**INSTRUCTION**
Copy out every line below that contains the word "with".
** start **
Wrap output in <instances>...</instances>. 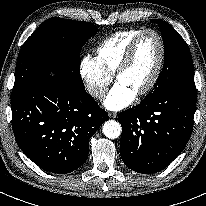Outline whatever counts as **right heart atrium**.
<instances>
[{"label":"right heart atrium","instance_id":"obj_1","mask_svg":"<svg viewBox=\"0 0 206 206\" xmlns=\"http://www.w3.org/2000/svg\"><path fill=\"white\" fill-rule=\"evenodd\" d=\"M80 76L88 94L94 99H101L113 80L101 66L96 57L84 56L80 62Z\"/></svg>","mask_w":206,"mask_h":206}]
</instances>
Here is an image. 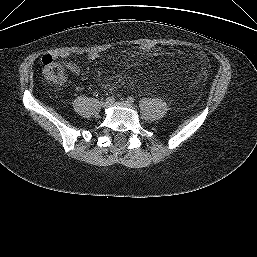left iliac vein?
<instances>
[{
	"label": "left iliac vein",
	"instance_id": "left-iliac-vein-1",
	"mask_svg": "<svg viewBox=\"0 0 257 257\" xmlns=\"http://www.w3.org/2000/svg\"><path fill=\"white\" fill-rule=\"evenodd\" d=\"M121 103L124 104V105H130V103L128 101H125V100L121 101Z\"/></svg>",
	"mask_w": 257,
	"mask_h": 257
}]
</instances>
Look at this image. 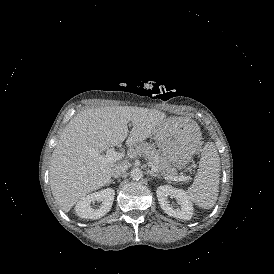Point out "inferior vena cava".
<instances>
[{
    "mask_svg": "<svg viewBox=\"0 0 274 274\" xmlns=\"http://www.w3.org/2000/svg\"><path fill=\"white\" fill-rule=\"evenodd\" d=\"M126 170H127V166L126 165H124V164H118L112 170L111 175H112L113 178H119V177H121L122 175L125 174Z\"/></svg>",
    "mask_w": 274,
    "mask_h": 274,
    "instance_id": "obj_1",
    "label": "inferior vena cava"
}]
</instances>
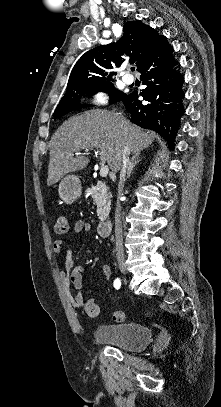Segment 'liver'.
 <instances>
[{
	"instance_id": "6515ba94",
	"label": "liver",
	"mask_w": 221,
	"mask_h": 407,
	"mask_svg": "<svg viewBox=\"0 0 221 407\" xmlns=\"http://www.w3.org/2000/svg\"><path fill=\"white\" fill-rule=\"evenodd\" d=\"M156 134L140 127L107 110H91L73 116L65 121L53 134L50 142V160L47 185L52 186L64 175L86 167L89 158L77 155L82 149H100V160L107 162L114 172L119 171V163L128 145L133 154L152 144Z\"/></svg>"
}]
</instances>
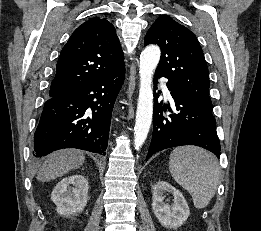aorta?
Segmentation results:
<instances>
[{
  "label": "aorta",
  "mask_w": 261,
  "mask_h": 231,
  "mask_svg": "<svg viewBox=\"0 0 261 231\" xmlns=\"http://www.w3.org/2000/svg\"><path fill=\"white\" fill-rule=\"evenodd\" d=\"M161 56L156 45L147 46L140 56V89L134 127V146L139 150L150 130L153 115L152 77Z\"/></svg>",
  "instance_id": "1"
}]
</instances>
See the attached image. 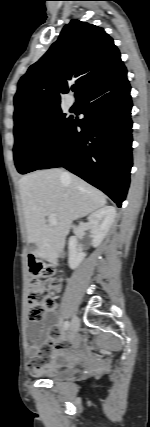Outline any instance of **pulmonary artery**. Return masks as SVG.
Returning <instances> with one entry per match:
<instances>
[{
  "label": "pulmonary artery",
  "instance_id": "obj_1",
  "mask_svg": "<svg viewBox=\"0 0 150 427\" xmlns=\"http://www.w3.org/2000/svg\"><path fill=\"white\" fill-rule=\"evenodd\" d=\"M65 103L68 107H72L74 105V99L71 96H67Z\"/></svg>",
  "mask_w": 150,
  "mask_h": 427
}]
</instances>
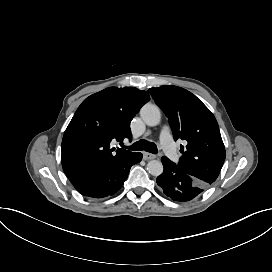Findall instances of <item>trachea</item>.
Listing matches in <instances>:
<instances>
[{
	"instance_id": "3493384b",
	"label": "trachea",
	"mask_w": 272,
	"mask_h": 272,
	"mask_svg": "<svg viewBox=\"0 0 272 272\" xmlns=\"http://www.w3.org/2000/svg\"><path fill=\"white\" fill-rule=\"evenodd\" d=\"M130 150H136V151H141L145 150L147 152L156 154L157 153V146L153 142L146 141L144 139H141L131 146L128 147Z\"/></svg>"
}]
</instances>
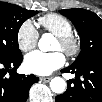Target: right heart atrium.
<instances>
[{"label":"right heart atrium","instance_id":"d8ad5b80","mask_svg":"<svg viewBox=\"0 0 102 102\" xmlns=\"http://www.w3.org/2000/svg\"><path fill=\"white\" fill-rule=\"evenodd\" d=\"M38 38V30L31 19L23 21L17 29L16 40L22 51L32 50L37 45Z\"/></svg>","mask_w":102,"mask_h":102}]
</instances>
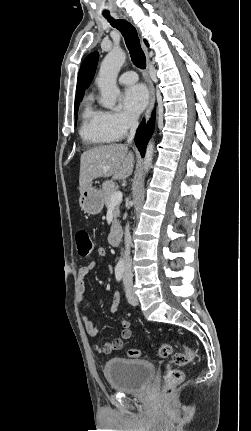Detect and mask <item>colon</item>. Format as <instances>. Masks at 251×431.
I'll return each instance as SVG.
<instances>
[{"label": "colon", "mask_w": 251, "mask_h": 431, "mask_svg": "<svg viewBox=\"0 0 251 431\" xmlns=\"http://www.w3.org/2000/svg\"><path fill=\"white\" fill-rule=\"evenodd\" d=\"M77 251L81 257H89L93 250L94 244L89 232L84 228H79L75 234ZM173 352V345L169 343L162 344L159 347L158 353L161 357H168ZM130 358L140 356L141 352L138 349H129L126 352ZM195 357L194 351L187 345H182V351L175 353L171 363L164 370V395L168 397L173 389L179 385L184 379V373L181 367L189 364Z\"/></svg>", "instance_id": "colon-1"}]
</instances>
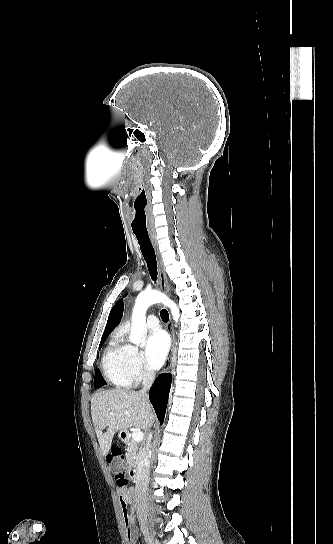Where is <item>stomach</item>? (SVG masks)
<instances>
[{
	"label": "stomach",
	"mask_w": 333,
	"mask_h": 544,
	"mask_svg": "<svg viewBox=\"0 0 333 544\" xmlns=\"http://www.w3.org/2000/svg\"><path fill=\"white\" fill-rule=\"evenodd\" d=\"M121 433H122V432L119 433V438H121Z\"/></svg>",
	"instance_id": "1"
}]
</instances>
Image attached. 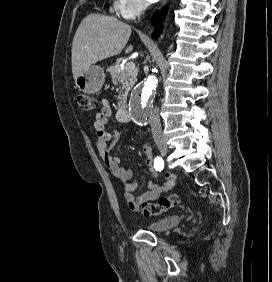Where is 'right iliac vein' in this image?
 Wrapping results in <instances>:
<instances>
[{
	"instance_id": "63e3f726",
	"label": "right iliac vein",
	"mask_w": 272,
	"mask_h": 282,
	"mask_svg": "<svg viewBox=\"0 0 272 282\" xmlns=\"http://www.w3.org/2000/svg\"><path fill=\"white\" fill-rule=\"evenodd\" d=\"M159 152L162 156H166L168 153V146L164 140H159L156 142Z\"/></svg>"
}]
</instances>
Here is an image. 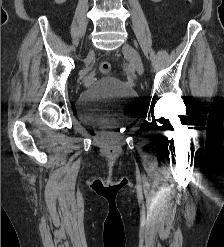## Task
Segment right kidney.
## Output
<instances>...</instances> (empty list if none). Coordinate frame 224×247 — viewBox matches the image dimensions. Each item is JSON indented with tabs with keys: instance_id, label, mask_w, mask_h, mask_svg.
Segmentation results:
<instances>
[{
	"instance_id": "ca27d5eb",
	"label": "right kidney",
	"mask_w": 224,
	"mask_h": 247,
	"mask_svg": "<svg viewBox=\"0 0 224 247\" xmlns=\"http://www.w3.org/2000/svg\"><path fill=\"white\" fill-rule=\"evenodd\" d=\"M54 2H56V4H63V2H66V0H54Z\"/></svg>"
}]
</instances>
** end **
**REPLY TO THE TASK**
Returning <instances> with one entry per match:
<instances>...</instances> (empty list if none). Coordinate frame 224×247 — viewBox matches the image dimensions. Each item is JSON indented with tabs with keys: instance_id, label, mask_w, mask_h, mask_svg.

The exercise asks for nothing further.